Here's the bit from the paper:

> We set the number of heads h = dmodel/2d, where d is equal to the head dimension of Transformer. So we can align the parameter counts and computational complexity.

In other words, they make up for it by having only half as many attention heads per layer.

chessgecko · 2024-10-08T18:02:51 1728410571

I think they mitigated the extra memory/compute from this by using half the number of overall heads and doubling V and O. Without actually checking the math I think it should be equivalent in flops, not counting the extra (cheap) multiply by const and subtract.

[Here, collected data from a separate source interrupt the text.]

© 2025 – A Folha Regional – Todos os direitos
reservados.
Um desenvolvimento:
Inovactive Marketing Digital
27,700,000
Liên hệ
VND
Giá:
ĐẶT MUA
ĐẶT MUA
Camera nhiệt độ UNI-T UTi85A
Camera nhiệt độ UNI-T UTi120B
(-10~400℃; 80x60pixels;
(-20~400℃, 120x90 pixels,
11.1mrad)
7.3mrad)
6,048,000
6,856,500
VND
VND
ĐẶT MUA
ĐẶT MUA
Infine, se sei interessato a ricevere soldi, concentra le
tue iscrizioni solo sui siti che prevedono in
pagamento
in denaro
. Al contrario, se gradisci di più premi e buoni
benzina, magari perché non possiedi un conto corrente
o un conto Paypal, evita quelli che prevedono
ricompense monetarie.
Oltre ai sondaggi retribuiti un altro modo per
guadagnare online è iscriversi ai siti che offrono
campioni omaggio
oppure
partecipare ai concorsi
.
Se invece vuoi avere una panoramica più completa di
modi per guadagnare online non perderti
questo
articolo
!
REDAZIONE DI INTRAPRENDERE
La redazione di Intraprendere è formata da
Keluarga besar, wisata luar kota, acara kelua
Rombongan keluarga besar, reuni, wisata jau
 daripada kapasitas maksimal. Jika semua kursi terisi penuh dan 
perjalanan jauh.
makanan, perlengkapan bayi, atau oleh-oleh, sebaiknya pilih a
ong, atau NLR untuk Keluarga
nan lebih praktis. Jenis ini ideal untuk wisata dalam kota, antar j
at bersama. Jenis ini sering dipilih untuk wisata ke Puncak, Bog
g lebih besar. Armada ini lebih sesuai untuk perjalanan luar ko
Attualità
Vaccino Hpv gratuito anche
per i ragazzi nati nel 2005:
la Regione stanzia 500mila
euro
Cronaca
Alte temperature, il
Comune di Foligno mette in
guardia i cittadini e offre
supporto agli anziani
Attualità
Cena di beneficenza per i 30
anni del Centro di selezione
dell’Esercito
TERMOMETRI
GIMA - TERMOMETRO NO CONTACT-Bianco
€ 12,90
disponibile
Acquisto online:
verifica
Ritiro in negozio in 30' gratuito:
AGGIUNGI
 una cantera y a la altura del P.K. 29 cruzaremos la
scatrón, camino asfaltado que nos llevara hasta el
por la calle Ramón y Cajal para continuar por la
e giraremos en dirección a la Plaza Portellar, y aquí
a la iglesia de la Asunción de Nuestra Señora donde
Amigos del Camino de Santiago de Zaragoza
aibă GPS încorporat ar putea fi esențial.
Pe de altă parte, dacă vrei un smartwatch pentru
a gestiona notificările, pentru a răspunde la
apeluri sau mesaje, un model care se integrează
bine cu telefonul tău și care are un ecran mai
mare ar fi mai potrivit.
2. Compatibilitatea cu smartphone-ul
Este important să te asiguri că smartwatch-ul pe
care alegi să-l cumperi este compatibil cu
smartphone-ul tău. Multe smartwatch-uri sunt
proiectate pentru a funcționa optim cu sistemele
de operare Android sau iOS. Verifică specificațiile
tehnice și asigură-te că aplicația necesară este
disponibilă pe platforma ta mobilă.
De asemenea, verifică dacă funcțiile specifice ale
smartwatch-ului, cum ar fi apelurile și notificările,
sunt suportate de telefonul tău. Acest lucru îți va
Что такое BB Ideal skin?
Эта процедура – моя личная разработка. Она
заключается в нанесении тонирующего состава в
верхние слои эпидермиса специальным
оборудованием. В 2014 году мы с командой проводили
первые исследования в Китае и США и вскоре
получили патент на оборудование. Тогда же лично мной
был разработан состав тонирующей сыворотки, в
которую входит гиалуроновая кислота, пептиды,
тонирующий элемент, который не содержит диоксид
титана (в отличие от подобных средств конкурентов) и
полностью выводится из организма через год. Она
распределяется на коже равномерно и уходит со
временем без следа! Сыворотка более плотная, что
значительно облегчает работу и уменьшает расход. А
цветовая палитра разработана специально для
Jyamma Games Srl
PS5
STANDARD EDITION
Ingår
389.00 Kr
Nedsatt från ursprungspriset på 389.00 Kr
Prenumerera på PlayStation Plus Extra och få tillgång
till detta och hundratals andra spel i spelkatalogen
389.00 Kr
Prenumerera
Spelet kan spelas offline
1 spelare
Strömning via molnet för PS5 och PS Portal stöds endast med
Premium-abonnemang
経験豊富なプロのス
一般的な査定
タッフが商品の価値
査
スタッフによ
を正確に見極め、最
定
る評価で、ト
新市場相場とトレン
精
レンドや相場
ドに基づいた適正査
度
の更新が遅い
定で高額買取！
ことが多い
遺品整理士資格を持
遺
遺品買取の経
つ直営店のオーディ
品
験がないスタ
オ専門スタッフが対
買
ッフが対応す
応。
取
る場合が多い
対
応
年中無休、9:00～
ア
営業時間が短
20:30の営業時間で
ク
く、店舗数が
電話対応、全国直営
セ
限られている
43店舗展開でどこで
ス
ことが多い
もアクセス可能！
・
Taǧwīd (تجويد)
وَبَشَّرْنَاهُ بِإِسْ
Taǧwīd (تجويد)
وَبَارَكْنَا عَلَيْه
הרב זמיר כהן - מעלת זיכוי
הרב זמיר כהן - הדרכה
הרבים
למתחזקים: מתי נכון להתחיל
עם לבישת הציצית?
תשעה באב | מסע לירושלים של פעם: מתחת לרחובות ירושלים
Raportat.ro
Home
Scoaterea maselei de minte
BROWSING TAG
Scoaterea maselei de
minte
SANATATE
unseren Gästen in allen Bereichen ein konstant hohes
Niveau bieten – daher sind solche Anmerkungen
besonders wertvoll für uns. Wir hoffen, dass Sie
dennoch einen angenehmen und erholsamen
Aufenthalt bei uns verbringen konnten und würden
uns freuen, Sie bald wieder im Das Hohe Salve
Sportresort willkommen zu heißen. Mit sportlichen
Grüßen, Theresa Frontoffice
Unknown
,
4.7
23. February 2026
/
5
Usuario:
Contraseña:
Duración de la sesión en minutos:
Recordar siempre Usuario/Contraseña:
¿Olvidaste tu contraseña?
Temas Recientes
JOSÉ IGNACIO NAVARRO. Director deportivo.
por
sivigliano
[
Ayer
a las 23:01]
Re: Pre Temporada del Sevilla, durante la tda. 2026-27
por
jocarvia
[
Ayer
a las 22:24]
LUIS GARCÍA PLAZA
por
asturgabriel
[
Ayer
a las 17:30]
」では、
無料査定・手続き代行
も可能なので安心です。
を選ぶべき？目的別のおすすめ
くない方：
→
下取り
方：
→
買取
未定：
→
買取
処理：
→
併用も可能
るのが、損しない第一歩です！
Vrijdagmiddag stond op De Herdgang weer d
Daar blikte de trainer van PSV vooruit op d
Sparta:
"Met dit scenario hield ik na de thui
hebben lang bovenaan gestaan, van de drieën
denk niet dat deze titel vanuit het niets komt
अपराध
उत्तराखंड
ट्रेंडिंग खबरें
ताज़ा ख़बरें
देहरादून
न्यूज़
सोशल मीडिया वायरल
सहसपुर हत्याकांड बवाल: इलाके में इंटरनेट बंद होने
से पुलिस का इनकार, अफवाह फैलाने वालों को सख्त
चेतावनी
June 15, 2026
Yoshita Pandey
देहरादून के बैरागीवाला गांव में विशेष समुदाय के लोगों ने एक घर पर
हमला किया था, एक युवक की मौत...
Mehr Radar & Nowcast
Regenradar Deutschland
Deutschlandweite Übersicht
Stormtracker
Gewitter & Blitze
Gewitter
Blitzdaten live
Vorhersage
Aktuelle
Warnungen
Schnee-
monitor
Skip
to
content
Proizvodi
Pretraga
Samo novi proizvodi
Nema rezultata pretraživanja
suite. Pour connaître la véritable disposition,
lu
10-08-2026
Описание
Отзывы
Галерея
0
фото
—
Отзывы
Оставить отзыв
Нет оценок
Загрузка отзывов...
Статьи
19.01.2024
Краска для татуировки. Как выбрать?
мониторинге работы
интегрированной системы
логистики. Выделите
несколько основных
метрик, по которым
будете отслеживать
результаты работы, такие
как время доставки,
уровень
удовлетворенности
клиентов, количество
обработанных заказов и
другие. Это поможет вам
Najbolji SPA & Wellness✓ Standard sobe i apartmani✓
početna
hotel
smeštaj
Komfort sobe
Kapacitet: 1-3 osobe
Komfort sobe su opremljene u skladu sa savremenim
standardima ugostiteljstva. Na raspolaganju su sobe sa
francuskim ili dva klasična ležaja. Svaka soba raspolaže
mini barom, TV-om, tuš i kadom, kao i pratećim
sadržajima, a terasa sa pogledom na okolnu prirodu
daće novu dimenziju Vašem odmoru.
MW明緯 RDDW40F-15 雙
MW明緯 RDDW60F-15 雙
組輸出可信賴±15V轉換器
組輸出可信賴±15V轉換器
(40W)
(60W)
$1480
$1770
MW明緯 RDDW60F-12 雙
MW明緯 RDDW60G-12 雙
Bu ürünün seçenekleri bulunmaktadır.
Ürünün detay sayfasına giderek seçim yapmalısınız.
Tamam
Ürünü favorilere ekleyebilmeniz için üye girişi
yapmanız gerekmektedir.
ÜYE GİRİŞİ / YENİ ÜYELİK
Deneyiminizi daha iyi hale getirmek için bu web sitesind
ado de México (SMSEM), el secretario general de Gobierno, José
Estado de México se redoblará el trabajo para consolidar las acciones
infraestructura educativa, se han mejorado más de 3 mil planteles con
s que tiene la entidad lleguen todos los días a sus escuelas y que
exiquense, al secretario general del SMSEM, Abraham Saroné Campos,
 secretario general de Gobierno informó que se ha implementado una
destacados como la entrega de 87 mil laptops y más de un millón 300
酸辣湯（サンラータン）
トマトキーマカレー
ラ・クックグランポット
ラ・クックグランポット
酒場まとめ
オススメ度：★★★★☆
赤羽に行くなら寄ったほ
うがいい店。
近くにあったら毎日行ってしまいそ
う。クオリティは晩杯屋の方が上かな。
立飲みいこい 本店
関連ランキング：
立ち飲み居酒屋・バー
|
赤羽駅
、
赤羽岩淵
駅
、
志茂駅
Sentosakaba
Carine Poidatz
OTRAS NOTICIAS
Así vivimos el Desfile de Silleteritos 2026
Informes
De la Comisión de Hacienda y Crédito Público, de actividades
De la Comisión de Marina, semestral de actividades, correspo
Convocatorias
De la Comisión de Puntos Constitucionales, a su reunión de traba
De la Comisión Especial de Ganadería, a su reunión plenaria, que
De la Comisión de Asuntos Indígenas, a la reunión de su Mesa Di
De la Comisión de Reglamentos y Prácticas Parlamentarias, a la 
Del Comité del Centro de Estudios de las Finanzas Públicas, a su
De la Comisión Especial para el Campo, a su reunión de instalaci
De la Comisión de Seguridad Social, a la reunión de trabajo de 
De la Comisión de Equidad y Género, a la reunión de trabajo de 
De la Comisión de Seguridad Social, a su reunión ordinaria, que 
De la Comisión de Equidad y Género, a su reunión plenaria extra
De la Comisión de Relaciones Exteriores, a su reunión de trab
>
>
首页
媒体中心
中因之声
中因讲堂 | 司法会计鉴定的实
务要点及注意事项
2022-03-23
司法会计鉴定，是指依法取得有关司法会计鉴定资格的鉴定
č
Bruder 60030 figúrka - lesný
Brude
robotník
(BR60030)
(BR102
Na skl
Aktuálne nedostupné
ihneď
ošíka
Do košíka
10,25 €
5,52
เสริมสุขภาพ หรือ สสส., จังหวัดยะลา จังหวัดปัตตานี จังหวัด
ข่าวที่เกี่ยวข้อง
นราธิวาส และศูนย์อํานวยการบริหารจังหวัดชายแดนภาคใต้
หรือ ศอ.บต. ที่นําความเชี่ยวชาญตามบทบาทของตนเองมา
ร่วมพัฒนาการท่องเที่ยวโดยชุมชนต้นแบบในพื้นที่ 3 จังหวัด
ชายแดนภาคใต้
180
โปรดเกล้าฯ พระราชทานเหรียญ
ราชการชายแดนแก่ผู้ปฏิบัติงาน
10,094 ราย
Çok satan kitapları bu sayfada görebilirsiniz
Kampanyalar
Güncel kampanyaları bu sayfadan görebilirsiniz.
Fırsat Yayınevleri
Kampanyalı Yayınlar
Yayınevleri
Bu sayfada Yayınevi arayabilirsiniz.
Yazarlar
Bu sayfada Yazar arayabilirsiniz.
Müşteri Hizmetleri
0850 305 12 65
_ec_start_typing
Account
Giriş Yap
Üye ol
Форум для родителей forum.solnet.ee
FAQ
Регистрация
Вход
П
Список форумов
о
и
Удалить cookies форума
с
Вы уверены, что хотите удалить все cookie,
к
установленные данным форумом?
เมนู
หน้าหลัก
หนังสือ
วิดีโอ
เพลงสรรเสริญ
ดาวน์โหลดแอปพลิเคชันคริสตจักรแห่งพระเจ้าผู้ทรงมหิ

entropicdrifter · 2024-10-08T17:01:34 1728406894

I think it would negate the RAM savings, but it would also reduce the amount of storage needed at rest and possibly reduce initial start up times depending on storage speed and model size. So, possibly good for low-end models on consumer devices?

Kubuxu · 2024-10-08T18:04:49 1728410689

It would double the size of the KV cache, which can be significant (multi-GB) at larger context sizes.